"""
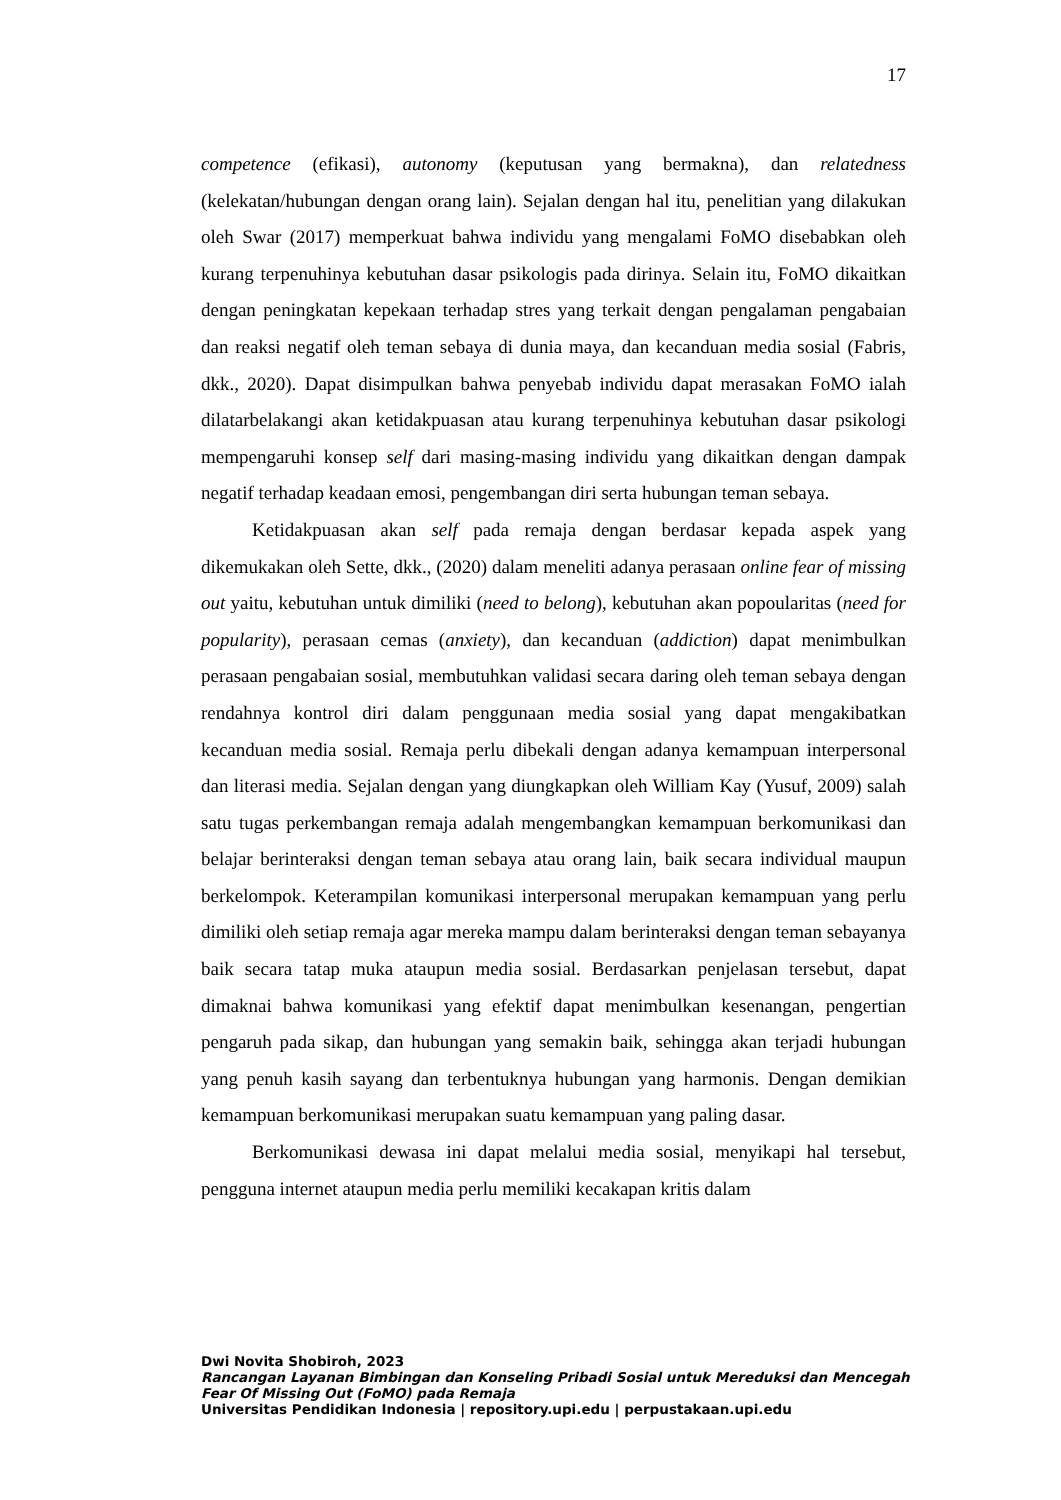17
competence (efikasi), autonomy (keputusan yang bermakna), dan relatedness (kelekatan/hubungan dengan orang lain). Sejalan dengan hal itu, penelitian yang dilakukan oleh Swar (2017) memperkuat bahwa individu yang mengalami FoMO disebabkan oleh kurang terpenuhinya kebutuhan dasar psikologis pada dirinya. Selain itu, FoMO dikaitkan dengan peningkatan kepekaan terhadap stres yang terkait dengan pengalaman pengabaian dan reaksi negatif oleh teman sebaya di dunia maya, dan kecanduan media sosial (Fabris, dkk., 2020). Dapat disimpulkan bahwa penyebab individu dapat merasakan FoMO ialah dilatarbelakangi akan ketidakpuasan atau kurang terpenuhinya kebutuhan dasar psikologi mempengaruhi konsep self dari masing-masing individu yang dikaitkan dengan dampak negatif terhadap keadaan emosi, pengembangan diri serta hubungan teman sebaya.
Ketidakpuasan akan self pada remaja dengan berdasar kepada aspek yang dikemukakan oleh Sette, dkk., (2020) dalam meneliti adanya perasaan online fear of missing out yaitu, kebutuhan untuk dimiliki (need to belong), kebutuhan akan popoularitas (need for popularity), perasaan cemas (anxiety), dan kecanduan (addiction) dapat menimbulkan perasaan pengabaian sosial, membutuhkan validasi secara daring oleh teman sebaya dengan rendahnya kontrol diri dalam penggunaan media sosial yang dapat mengakibatkan kecanduan media sosial. Remaja perlu dibekali dengan adanya kemampuan interpersonal dan literasi media. Sejalan dengan yang diungkapkan oleh William Kay (Yusuf, 2009) salah satu tugas perkembangan remaja adalah mengembangkan kemampuan berkomunikasi dan belajar berinteraksi dengan teman sebaya atau orang lain, baik secara individual maupun berkelompok. Keterampilan komunikasi interpersonal merupakan kemampuan yang perlu dimiliki oleh setiap remaja agar mereka mampu dalam berinteraksi dengan teman sebayanya baik secara tatap muka ataupun media sosial. Berdasarkan penjelasan tersebut, dapat dimaknai bahwa komunikasi yang efektif dapat menimbulkan kesenangan, pengertian pengaruh pada sikap, dan hubungan yang semakin baik, sehingga akan terjadi hubungan yang penuh kasih sayang dan terbentuknya hubungan yang harmonis. Dengan demikian kemampuan berkomunikasi merupakan suatu kemampuan yang paling dasar.
Berkomunikasi dewasa ini dapat melalui media sosial, menyikapi hal tersebut, pengguna internet ataupun media perlu memiliki kecakapan kritis dalam
Dwi Novita Shobiroh, 2023
Rancangan Layanan Bimbingan dan Konseling Pribadi Sosial untuk Mereduksi dan Mencegah Fear Of Missing Out (FoMO) pada Remaja
Universitas Pendidikan Indonesia | repository.upi.edu | perpustakaan.upi.edu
"""
Which lines in the material above include the string "Remaja"? Pull them out.

Ketidakpuasan akan self pada remaja dengan berdasar kepada aspek yang dikemukakan oleh Sette, dkk., (2020) dalam meneliti adanya perasaan online fear of missing out yaitu, kebutuhan untuk dimiliki (need to belong), kebutuhan akan popoularitas (need for popularity), perasaan cemas (anxiety), dan kecanduan (addiction) dapat menimbulkan perasaan pengabaian sosial, membutuhkan validasi secara daring oleh teman sebaya dengan rendahnya kontrol diri dalam penggunaan media sosial yang dapat mengakibatkan kecanduan media sosial. Remaja perlu dibekali dengan adanya kemampuan interpersonal dan literasi media. Sejalan dengan yang diungkapkan oleh William Kay (Yusuf, 2009) salah satu tugas perkembangan remaja adalah mengembangkan kemampuan berkomunikasi dan belajar berinteraksi dengan teman sebaya atau orang lain, baik secara individual maupun berkelompok. Keterampilan komunikasi interpersonal merupakan kemampuan yang perlu dimiliki oleh setiap remaja agar mereka mampu dalam berinteraksi dengan teman sebayanya baik secara tatap muka ataupun media sosial. Berdasarkan penjelasan tersebut, dapat dimaknai bahwa komunikasi yang efektif dapat menimbulkan kesenangan, pengertian pengaruh pada sikap, dan hubungan yang semakin baik, sehingga akan terjadi hubungan yang penuh kasih sayang dan terbentuknya hubungan yang harmonis. Dengan demikian kemampuan berkomunikasi merupakan suatu kemampuan yang paling dasar.
Rancangan Layanan Bimbingan dan Konseling Pribadi Sosial untuk Mereduksi dan Mencegah Fear Of Missing Out (FoMO) pada Remaja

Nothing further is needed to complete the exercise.